My DSS has been brought up living with my DH and his parents due to his mother dying. As a result (and understandably) he's been rather spoilt by his GP's and my DH felt a bit left out of parenting. We got married last year and are slowly getting him to be a 'normal' child. A few of the things he does annoy me but I know aren't his fault, but recently his lying is getting worse. He doesn't really see there's a problem with this as when he lies Nanny and Grandad laugh (they tend to encourage all behaviour that normal parents tell off and that my DH says he was told off for).

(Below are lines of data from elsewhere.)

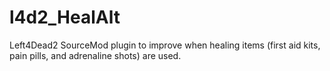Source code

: # l4d2_HealAlt
Left4Dead2 SourceMod plugin to improve when healing items (first aid kits, pain pills, and adrenaline shots) are used.
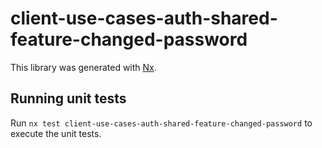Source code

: # client-use-cases-auth-shared-feature-changed-password

This library was generated with [Nx](https://nx.dev).

## Running unit tests

Run `nx test client-use-cases-auth-shared-feature-changed-password` to execute the unit tests.
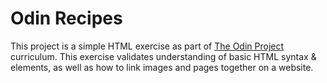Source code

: # Odin Recipes

This project is a simple HTML exercise as part of [The Odin Project](https://www.theodinproject.com) curriculum. This exercise validates understanding of basic HTML syntax & elements, as well as how to link images and pages together on a website.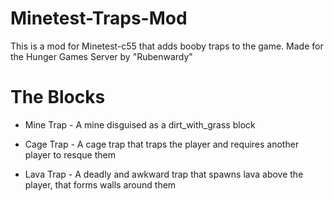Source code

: Minetest-Traps-Mod
==================

This is a mod for Minetest-c55 that adds booby traps to the game. Made for the Hunger Games Server by "Rubenwardy"


The Blocks
==========

* Mine Trap - A mine disguised as a dirt_with_grass block

* Cage Trap - A cage trap that traps the player and requires another player to resque them

* Lava Trap - A deadly and awkward trap that spawns lava above the player, that forms walls around them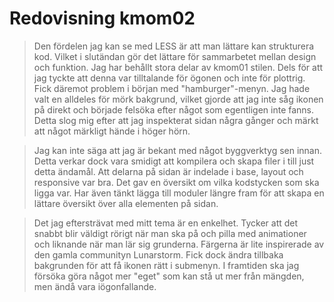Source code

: ---
---
Redovisning kmom02
=========================

> Den fördelen jag kan se med LESS är att man lättare kan strukturera kod. Vilket i slutändan gör det lättare för sammarbetet mellan design och funktion. Jag har behållt stora delar av kmom01 stilen. Dels för att jag tyckte att denna var tilltalande för ögonen och inte för plottrig. Fick däremot problem i början med "hamburger"-menyn. Jag hade valt en alldeles för mörk bakgrund, vilket gjorde att jag inte såg ikonen på direkt och började felsöka efter något som egentligen inte fanns. Detta slog mig efter att jag inspekterat sidan några gånger och märkt att något märkligt hände i höger hörn.

> Jag kan inte säga att jag är bekant med något byggverktyg sen innan. Detta verkar dock vara smidigt att kompilera och skapa filer i till just detta ändamål.
> Att delarna på sidan är indelade i base, layout och responsive var bra. Det gav en översikt om vilka kodstycken som ska ligga var. Har även tänkt lägga till moduler längre fram för att skapa en lättare översikt över alla elementen på sidan.

> Det jag eftersträvat med mitt tema är en enkelhet. Tycker att det snabbt blir väldigt rörigt när man ska på och pilla med animationer och liknande när man lär sig grunderna. Färgerna är lite inspirerade av den gamla communityn Lunarstorm. Fick dock ändra tillbaka bakgrunden för att få ikonen rätt i submenyn. I framtiden ska jag försöka göra något mer "eget" som kan stå ut mer från mängden, men ändå vara iögonfallande.

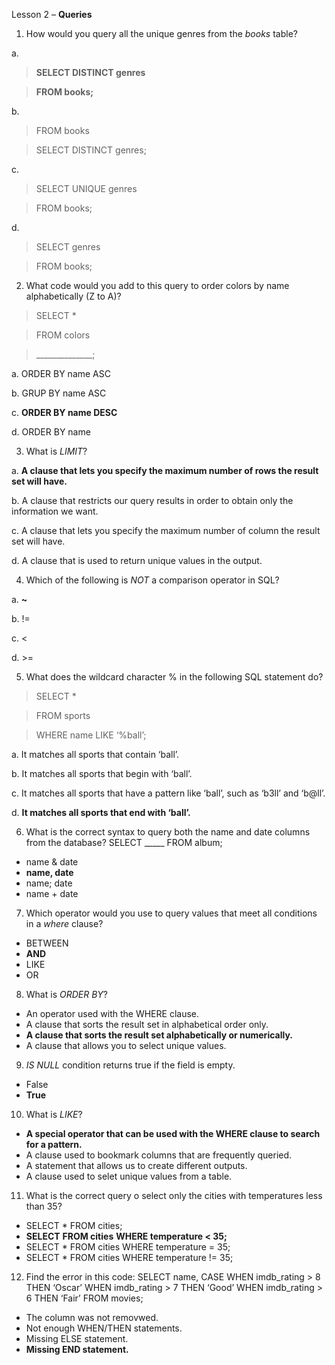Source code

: Lesson 2 – **Queries**

1.	How would you query all the unique genres from the *books* table?

a.
>	**SELECT DISTINCT genres**

>	**FROM books;**
	
b.	
>	FROM books

>	SELECT DISTINCT genres;
	
c. 	
>	SELECT UNIQUE genres

>	FROM books;
	
d.	
>	SELECT genres

>	FROM books;

2.	What code would you add to this query to order colors by name alphabetically (Z to A)?
> SELECT *

> FROM colors

> ______________;

a.	ORDER BY name ASC

b.	GRUP BY name ASC

c.	**ORDER BY name DESC**

d.	ORDER BY name

3.	What is *LIMIT*?

a.	**A clause that lets you specify the maximum number of rows the result set will have.**

b.	A clause that restricts our query results in order to obtain only the information we want.

c.	A clause that lets you specify the maximum number of column the result set will have.

d.	A clause that is used to return unique values in the output.

4.	Which of the following is *NOT* a comparison operator in SQL?

a.	**~**

b.	!=

c.	<

d.	>=

5.	What does the wildcard character % in the following SQL statement do?

>	SELECT *

>	FROM sports

>	WHERE name LIKE ‘%ball’;

a.	It matches all sports that contain ‘ball’.

b.	It matches all sports that begin with ‘ball’.

c.	It matches all sports that have a pattern like ‘ball’, such as ‘b3ll’ and ‘b@ll’.

d.	**It matches all sports that end with ‘ball’.**

6.	What is the correct syntax to query both the name and date columns from the database?
SELECT _____
FROM album;
-	name & date
-	**name, date**
-	name; date
-	name + date
7.	Which operator would you use to query values that meet all conditions in a *where* clause?
-	BETWEEN
-	**AND**
-	LIKE
-	OR
8.	What is *ORDER BY*?
-	An operator used with the WHERE clause.
-	A clause that sorts the result set in alphabetical order only.
-	**A clause that sorts the result set alphabetically or numerically.**
-	A clause that allows you to select unique values.
9.	*IS NULL* condition returns true if the field is empty.
-	False
-	**True**
10.	What is *LIKE*?
-	**A special operator that can be used with the WHERE clause to search for a pattern.**
-	A clause used to bookmark columns that are frequently queried.
-	A statement that allows us to create different outputs.
-	A clause used to selet unique values from a table.
11.	What is the correct query o select only the cities with temperatures less than 35?
-	SELECT *
FROM cities;
-	**SELECT**
**FROM cities**
**WHERE temperature < 35;**
-	SELECT *
FROM cities
WHERE temperature = 35;
-	SELECT *
FROM cities
WHERE temperature != 35;
12.	Find the error in this code:
SELECT name,
	CASE
		WHEN imdb_rating > 8 THEN ‘Oscar’
		WHEN imdb_rating > 7 THEN ‘Good’
		WHEN imdb_rating > 6 THEN ‘Fair’
FROM movies;
-	The column was not removwed.
-	Not enough WHEN/THEN statements.
-	Missing ELSE statement.
-	**Missing END statement.**

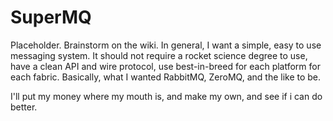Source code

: SuperMQ
=======

Placeholder.  Brainstorm on the wiki.  In general, I want a simple, easy to use messaging system.  It should not require a rocket science degree to use, have a clean API and wire protocol, use best-in-breed for each platform for each fabric.  Basically, what I wanted RabbitMQ, ZeroMQ, and the like to be.

I'll put my money where my mouth is, and make my own, and see if i can do better.
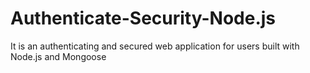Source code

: # Authenticate-Security-Node.js
It is an authenticating and secured web application for users built  with Node.js and Mongoose

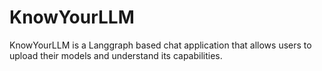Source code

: # KnowYourLLM
KnowYourLLM is a Langgraph based chat application that allows users to upload their models and understand its capabilities.
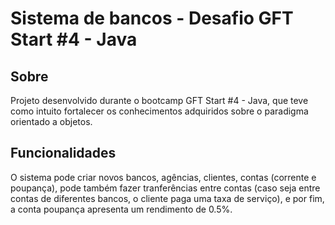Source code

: # Sistema de bancos - Desafio GFT Start #4 - Java
## Sobre
Projeto desenvolvido durante o bootcamp GFT Start #4 - Java, que teve como intuito fortalecer os conhecimentos adquiridos sobre o paradigma orientado a objetos.
## Funcionalidades
O sistema pode criar novos bancos, agências, clientes, contas (corrente e poupança), pode também fazer tranferências entre contas (caso seja entre contas de diferentes bancos, 
o cliente paga uma taxa de serviço), e por fim, a conta poupança apresenta um rendimento de 0.5%.
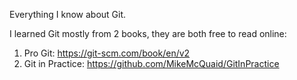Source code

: Everything I know about Git.

I learned Git mostly from 2 books, they are both free to read online:

1. Pro Git: https://git-scm.com/book/en/v2
2. Git in Practice: https://github.com/MikeMcQuaid/GitInPractice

On Monday he was meant to do some maths before school but he'd ticked all the sums but not put his workings out (money adding up game). I suspected this was because he'd not done it but gave him the benefit of the doubt when he said he'd not thought to write it down. On Tuesday, he missed 2 sections and wrote down some workings out illegibly. I asked why, he said Daddy had done the 2 sections with him. Daddy hadn't been there. So, he lost a piece of pasta (a reward type incentive for good behaviour)for lying. Then after being cornered he admitted he'd not done the work on the Monday and thought I wouldn't notice. Another piece went, followed by a long talk on why lying isn't good or nice (he's very good at telling you about other people's bad behaviour). Thought I'd got there.
This morning, he did the same bit and put some of his answers twice in a different order for 'find 3 ways to add up to...'. I pointed this out and it seems he once again, thought I wouldn't notice. So, I've just shouted 'you're a liar and a cheat' at him, followed by explaining he obviously hasn't learnt and it made him a nasty person if he lied. He's slightly red eyed but doesn't seem to feel guilt ('I'll try not to lie'), so we're now not going out for the day, my day off work (he has an inset day) is going to be spent doing rubbish stuff to make his life dull.
How can I teach him that lying is not a good thing, ignoring the fact he will always be found out!